What needs to be done: Restate the data below word for word. Skip any images it contains.

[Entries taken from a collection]
+++++

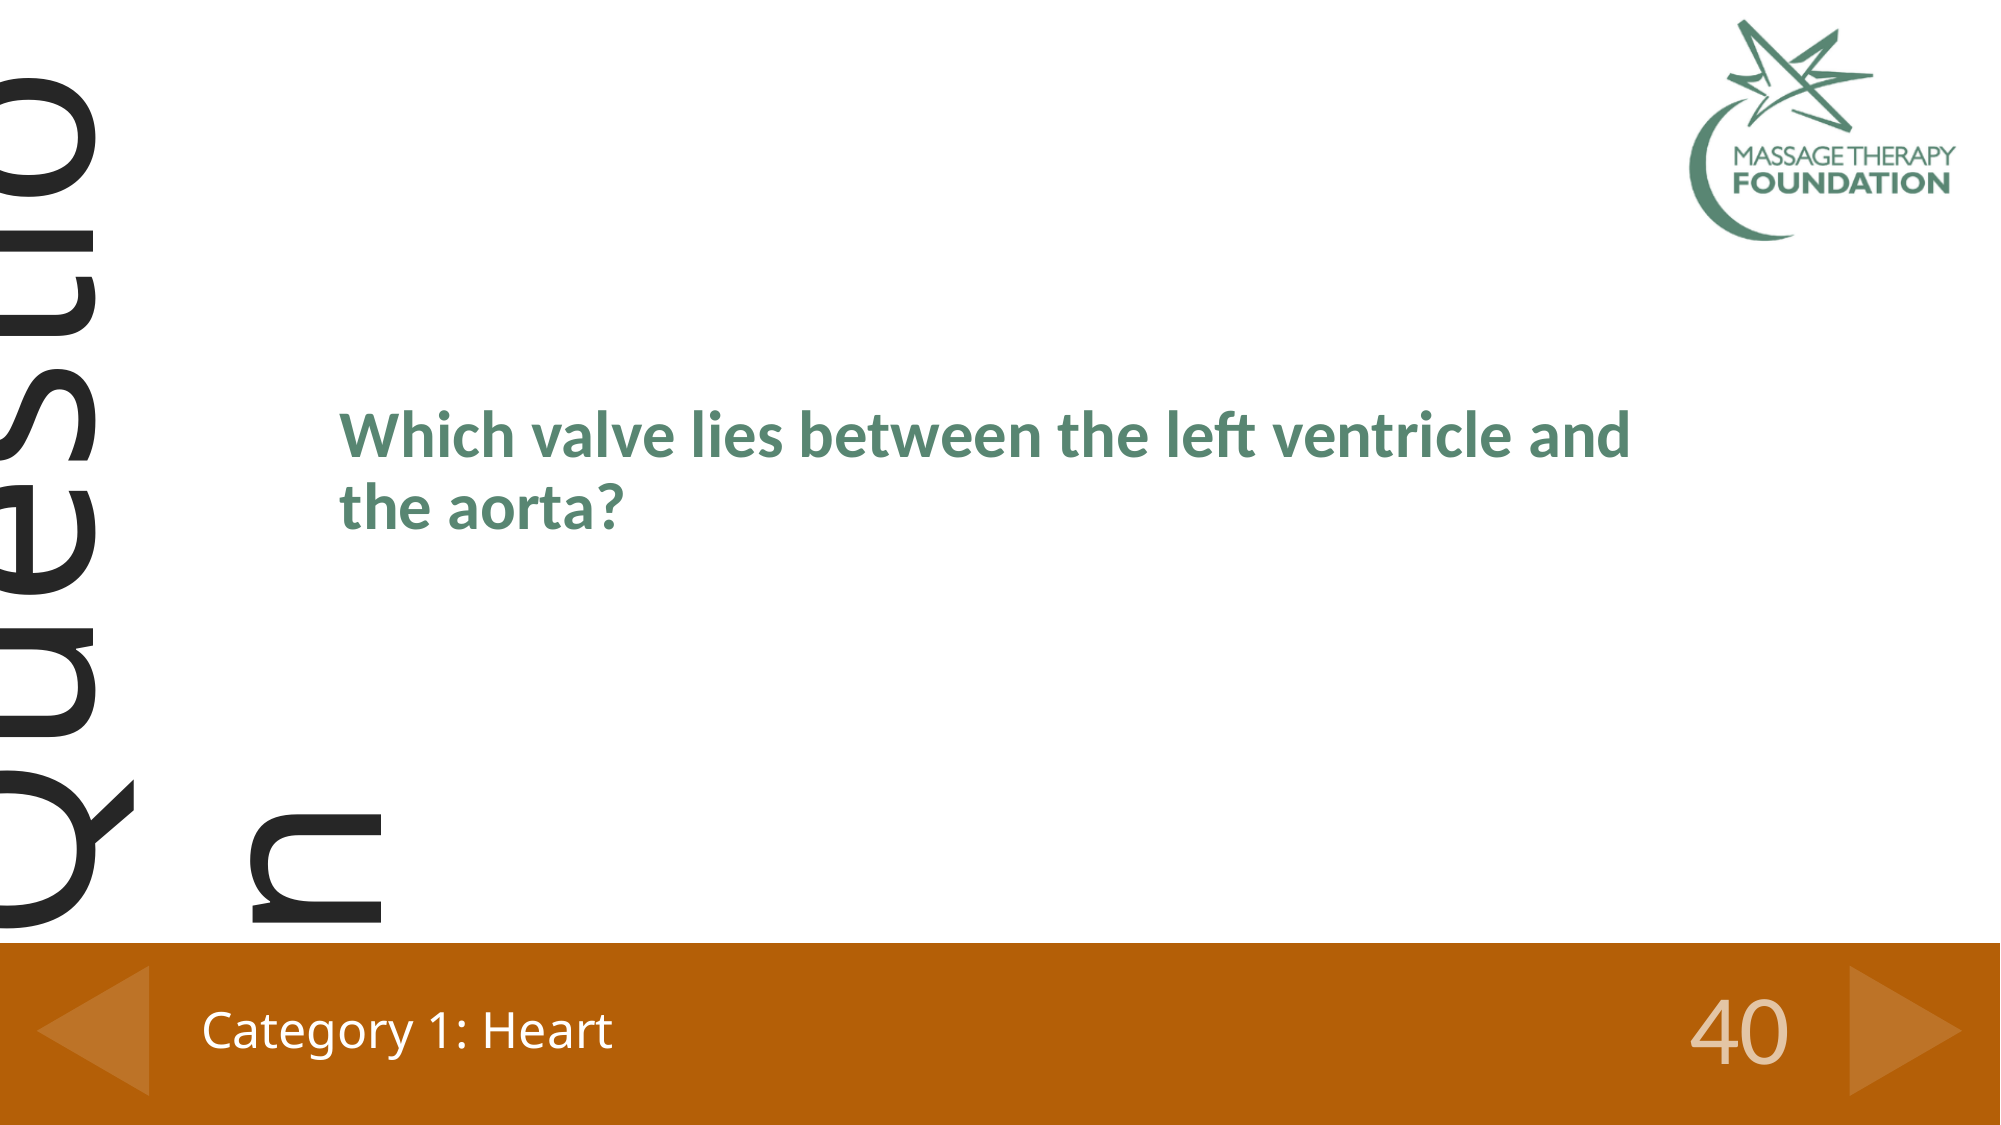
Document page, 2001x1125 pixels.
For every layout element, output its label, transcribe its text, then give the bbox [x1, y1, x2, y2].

picture [0, 0, 2001, 1125]
list Which valve lies between the left ventricle and the aorta? [324, 307, 1675, 636]
list 40 [1494, 967, 1806, 1097]
picture [0, 507, 16, 572]
picture [0, 793, 77, 906]
title Category 1: Heart [185, 967, 1494, 1097]
picture [0, 649, 78, 716]
picture [0, 100, 78, 175]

+++++

Answer to the exercise:
Document page, 2001x1125 pixels.
For every layout element, output its label, transcribe its text, then give the bbox [x1, y1, x2, y2].

picture [0, 0, 2001, 1125]
list Which valve lies between the left ventricle and the aorta? [324, 307, 1675, 636]
list 40 [1494, 967, 1806, 1097]
picture [0, 507, 16, 572]
picture [0, 793, 77, 906]
title Category 1: Heart [185, 967, 1494, 1097]
picture [0, 649, 78, 716]
picture [0, 100, 78, 175]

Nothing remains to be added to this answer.